▸ WORK INSTRUCTIONS
A – List the kinds of analysis that the text on HisMetag says the tool combines.
B – Revise the HisMetag text by writing it out again from the words that hold "- Gazetteer of Geonames." and stopping after "and tagged entities.", with "Freeling" changed to "FreeLing".

#### SOURCE TEXT ####

HisMetag is a Java tool for the identification and tagging of place names in Medieval Spanish texts. It combines lexical, syntactic, and semantic analysis with NLP technologies.
The recognition phase is comprised of two steps:
-
Identification of terms, which takes into account their context. As a consequence, a hierarchy of contexts with polymorphic functions has been defined and implemented. Tokenizers and ngramms are used in the processes. This feature allows the recognition of different categories of names, and makes the detection and resolution of ambiguities possible. Complex structures, nominal phrases, lists of terms, terms with appositions, and others are computed. Gazetteers and dictionaries for both ancient and modern names are used for identification functions.
-
Generation of variants of terms that have not been found in gazetteers and dictionaries. Morphological rules are applied for their identification, according to the evolution of Spanish language from Latin to modern Spanish language.
- Gazetteer of Pleiades, which updates in every execution through a Python script (not available).
- Gazetteer of Geonames. The queries against this gazetteer are not a priority over the others since it handles modern terms, but it is helpful in terms of resolution of variants.
- Available dictionary in Freeling for Old Spanish.
- Medieval dictionary collected ad-hoc.
- A XML-TEI or a JSON file with detected and tagged entities.
- A csv and JSON files for each document processed with the list of terms identified. These files are located in the output folder. The files with AllTerms suffix contain all the terms, for both place names and, also, entities and people's names; and the one with the prefix named Placenames, which contains only the place names found and/or proposed.
- The new generated terms are incorporated into the medieval gazetteer. The Medieval gazetteer is in the resources/dataFiles folder called medieval-data.txt. A new-medieval-data file that contains the terms proposed, according to the context but they have not localized in any gazetteer or dictionary.
- A medieval-gazeteer.csv file, which contains all the terms that they have currently been identified in the texts.

#### EXTRACTED MATERIAL ####

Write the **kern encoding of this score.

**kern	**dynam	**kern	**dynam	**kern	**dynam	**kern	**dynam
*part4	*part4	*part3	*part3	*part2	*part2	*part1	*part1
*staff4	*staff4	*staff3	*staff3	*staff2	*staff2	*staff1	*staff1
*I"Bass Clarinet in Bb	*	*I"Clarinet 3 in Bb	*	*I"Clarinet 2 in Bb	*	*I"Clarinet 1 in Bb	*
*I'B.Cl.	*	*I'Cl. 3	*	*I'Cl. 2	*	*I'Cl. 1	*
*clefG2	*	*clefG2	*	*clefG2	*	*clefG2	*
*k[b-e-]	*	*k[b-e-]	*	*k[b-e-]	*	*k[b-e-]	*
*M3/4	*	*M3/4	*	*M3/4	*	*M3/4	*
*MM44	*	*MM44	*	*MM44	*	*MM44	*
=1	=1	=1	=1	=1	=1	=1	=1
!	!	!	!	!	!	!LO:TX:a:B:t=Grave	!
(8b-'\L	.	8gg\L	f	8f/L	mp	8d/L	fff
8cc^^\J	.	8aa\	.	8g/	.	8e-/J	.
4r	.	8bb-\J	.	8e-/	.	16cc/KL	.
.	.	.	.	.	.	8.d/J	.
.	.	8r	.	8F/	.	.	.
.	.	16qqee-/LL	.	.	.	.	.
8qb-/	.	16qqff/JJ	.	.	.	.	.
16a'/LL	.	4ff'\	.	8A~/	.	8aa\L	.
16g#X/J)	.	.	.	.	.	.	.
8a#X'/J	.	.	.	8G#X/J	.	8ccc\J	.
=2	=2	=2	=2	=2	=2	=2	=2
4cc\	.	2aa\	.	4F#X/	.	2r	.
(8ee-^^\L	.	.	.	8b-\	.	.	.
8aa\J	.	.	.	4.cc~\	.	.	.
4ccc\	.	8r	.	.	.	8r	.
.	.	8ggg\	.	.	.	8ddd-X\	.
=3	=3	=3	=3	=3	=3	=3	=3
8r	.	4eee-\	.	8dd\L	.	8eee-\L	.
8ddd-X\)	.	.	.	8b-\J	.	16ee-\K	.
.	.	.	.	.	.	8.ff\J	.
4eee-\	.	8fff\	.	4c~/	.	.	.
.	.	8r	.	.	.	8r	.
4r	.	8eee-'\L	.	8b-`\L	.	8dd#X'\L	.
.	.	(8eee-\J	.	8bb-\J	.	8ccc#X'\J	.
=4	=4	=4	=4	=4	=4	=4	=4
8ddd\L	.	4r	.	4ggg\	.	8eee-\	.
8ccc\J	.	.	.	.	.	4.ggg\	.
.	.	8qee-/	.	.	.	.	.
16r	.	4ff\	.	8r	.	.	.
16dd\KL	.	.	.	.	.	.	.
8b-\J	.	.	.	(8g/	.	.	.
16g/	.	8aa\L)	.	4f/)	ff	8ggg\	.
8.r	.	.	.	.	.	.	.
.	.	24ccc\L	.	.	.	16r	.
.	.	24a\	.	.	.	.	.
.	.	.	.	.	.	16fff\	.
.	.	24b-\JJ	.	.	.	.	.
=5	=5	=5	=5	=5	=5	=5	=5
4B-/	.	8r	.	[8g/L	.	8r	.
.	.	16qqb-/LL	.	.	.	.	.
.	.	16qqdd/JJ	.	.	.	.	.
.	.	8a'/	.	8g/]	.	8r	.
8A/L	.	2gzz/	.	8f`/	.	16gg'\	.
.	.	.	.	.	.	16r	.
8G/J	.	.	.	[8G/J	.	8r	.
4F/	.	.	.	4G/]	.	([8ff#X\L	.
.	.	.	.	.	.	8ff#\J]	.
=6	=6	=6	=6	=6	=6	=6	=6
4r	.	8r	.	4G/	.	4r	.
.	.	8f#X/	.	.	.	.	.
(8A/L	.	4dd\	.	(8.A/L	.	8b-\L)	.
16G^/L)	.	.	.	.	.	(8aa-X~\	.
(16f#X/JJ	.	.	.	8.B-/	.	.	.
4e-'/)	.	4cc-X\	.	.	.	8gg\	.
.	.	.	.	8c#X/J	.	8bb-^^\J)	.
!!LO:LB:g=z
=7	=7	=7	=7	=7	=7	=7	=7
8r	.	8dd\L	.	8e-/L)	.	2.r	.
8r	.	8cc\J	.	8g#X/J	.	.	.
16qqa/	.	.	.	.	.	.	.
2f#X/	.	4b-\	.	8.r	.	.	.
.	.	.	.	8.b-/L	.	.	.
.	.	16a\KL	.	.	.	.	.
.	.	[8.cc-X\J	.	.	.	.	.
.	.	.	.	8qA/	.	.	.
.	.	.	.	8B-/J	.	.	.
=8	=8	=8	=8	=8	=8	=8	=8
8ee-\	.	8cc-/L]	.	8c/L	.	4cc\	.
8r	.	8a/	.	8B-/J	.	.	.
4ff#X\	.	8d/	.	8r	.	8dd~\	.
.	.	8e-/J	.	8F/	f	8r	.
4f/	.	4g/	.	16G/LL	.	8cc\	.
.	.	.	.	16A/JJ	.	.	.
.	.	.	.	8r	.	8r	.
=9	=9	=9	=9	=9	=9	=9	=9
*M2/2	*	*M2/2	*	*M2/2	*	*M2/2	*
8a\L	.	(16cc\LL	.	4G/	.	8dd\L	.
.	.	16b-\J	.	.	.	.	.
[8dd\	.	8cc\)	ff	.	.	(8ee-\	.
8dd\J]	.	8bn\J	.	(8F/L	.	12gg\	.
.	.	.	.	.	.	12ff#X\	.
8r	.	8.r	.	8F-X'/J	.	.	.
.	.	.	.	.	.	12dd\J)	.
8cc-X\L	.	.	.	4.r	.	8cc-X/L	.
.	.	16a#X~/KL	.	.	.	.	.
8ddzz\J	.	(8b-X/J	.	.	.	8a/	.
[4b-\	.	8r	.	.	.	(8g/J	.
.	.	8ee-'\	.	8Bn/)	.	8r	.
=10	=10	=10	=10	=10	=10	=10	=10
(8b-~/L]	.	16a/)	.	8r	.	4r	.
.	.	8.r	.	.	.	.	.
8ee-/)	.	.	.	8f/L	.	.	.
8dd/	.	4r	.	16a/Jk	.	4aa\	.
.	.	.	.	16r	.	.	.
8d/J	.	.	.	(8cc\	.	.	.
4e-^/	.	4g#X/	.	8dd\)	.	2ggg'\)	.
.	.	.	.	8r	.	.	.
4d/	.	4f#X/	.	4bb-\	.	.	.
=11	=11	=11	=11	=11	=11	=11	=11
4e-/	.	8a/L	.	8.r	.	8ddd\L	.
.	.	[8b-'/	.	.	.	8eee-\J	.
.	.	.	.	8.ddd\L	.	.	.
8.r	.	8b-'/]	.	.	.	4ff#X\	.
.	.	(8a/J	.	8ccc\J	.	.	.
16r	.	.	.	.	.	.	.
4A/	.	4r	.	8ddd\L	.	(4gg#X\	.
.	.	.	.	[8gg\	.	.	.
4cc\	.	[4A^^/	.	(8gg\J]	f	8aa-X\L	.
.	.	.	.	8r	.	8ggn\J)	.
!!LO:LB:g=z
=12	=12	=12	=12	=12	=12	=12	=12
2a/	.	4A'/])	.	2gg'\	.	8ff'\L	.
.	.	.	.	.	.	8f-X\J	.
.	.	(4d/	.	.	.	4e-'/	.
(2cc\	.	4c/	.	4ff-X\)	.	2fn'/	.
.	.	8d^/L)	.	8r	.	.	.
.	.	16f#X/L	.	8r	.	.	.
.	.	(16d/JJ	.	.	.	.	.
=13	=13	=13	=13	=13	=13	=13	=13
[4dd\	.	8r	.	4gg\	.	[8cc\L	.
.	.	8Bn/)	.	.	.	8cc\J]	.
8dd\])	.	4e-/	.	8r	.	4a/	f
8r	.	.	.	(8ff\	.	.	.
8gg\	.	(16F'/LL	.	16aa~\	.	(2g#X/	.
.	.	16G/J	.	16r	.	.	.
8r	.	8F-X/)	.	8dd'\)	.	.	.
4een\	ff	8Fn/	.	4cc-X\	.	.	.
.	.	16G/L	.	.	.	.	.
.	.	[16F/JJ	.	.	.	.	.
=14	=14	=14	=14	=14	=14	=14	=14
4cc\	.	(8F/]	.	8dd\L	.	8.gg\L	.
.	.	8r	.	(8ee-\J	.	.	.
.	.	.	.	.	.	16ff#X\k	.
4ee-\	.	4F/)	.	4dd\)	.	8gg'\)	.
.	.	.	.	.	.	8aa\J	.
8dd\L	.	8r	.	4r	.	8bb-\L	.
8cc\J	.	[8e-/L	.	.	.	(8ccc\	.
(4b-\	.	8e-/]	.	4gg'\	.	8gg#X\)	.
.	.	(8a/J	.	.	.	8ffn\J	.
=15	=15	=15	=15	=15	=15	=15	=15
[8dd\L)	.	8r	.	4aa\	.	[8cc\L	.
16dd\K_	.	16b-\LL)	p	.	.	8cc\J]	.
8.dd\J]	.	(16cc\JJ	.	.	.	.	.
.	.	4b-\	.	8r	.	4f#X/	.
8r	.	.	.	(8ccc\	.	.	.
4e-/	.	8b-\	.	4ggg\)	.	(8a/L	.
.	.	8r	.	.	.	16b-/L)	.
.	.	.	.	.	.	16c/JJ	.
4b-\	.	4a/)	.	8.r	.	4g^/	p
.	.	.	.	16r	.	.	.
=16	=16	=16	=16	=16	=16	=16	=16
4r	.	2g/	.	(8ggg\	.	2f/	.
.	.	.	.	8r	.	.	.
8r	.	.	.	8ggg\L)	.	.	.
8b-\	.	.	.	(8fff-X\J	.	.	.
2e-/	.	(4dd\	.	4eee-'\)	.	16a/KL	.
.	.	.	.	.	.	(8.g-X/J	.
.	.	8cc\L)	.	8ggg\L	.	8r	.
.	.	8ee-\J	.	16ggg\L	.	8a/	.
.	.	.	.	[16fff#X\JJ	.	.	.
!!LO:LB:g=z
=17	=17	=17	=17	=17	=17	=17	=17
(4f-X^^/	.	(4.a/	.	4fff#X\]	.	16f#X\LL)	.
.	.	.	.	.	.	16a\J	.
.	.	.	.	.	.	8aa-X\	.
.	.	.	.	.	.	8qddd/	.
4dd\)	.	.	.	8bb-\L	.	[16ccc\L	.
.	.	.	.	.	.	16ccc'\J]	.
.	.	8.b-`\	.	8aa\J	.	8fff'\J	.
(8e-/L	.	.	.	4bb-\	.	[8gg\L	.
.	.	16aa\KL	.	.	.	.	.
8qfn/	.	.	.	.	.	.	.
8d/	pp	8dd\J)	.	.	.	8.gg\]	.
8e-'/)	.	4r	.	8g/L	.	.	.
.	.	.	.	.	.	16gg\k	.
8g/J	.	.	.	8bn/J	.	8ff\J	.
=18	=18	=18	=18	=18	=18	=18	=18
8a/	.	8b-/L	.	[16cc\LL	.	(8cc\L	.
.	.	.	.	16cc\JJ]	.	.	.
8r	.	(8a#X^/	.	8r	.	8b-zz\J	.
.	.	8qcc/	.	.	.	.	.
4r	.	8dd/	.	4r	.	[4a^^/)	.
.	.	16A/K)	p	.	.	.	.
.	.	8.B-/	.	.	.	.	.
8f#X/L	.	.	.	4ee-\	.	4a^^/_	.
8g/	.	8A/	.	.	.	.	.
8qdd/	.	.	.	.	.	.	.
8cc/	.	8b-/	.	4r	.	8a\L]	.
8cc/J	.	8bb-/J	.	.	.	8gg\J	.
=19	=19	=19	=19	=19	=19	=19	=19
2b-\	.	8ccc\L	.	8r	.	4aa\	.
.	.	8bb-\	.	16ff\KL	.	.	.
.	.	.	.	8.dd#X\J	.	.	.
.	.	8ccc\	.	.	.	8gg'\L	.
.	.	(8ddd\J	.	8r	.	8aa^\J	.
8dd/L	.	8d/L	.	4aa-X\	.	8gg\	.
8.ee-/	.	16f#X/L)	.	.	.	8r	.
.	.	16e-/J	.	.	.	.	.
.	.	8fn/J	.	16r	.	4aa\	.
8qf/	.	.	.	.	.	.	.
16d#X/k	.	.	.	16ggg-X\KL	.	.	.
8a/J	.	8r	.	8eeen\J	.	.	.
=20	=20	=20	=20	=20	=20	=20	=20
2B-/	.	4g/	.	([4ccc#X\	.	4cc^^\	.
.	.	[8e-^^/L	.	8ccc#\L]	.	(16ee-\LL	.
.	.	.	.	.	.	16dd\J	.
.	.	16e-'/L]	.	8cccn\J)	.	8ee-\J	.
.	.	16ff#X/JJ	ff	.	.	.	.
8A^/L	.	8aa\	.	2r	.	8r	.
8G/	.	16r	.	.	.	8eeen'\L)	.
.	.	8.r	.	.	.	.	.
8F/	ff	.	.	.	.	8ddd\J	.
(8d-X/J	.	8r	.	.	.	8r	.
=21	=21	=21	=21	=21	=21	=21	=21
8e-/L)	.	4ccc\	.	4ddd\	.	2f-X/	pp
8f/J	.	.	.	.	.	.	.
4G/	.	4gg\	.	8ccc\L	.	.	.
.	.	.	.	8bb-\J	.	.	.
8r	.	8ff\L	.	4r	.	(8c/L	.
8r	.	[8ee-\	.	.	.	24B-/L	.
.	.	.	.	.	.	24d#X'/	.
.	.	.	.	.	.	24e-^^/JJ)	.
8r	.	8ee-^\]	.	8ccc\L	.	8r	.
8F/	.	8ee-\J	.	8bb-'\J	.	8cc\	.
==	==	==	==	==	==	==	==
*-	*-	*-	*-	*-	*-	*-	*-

####

▸ SOLUTIONS BY TASK
A – Lexical analysis, syntactic analysis, semantic analysis

B –
- Gazetteer of Geonames. The queries against this gazetteer are not a priority over the others since it handles modern terms, but it is helpful in terms of resolution of variants.
- Available dictionary in FreeLing for Old Spanish.
- Medieval dictionary collected ad-hoc.
- A XML-TEI or a JSON file with detected and tagged entities.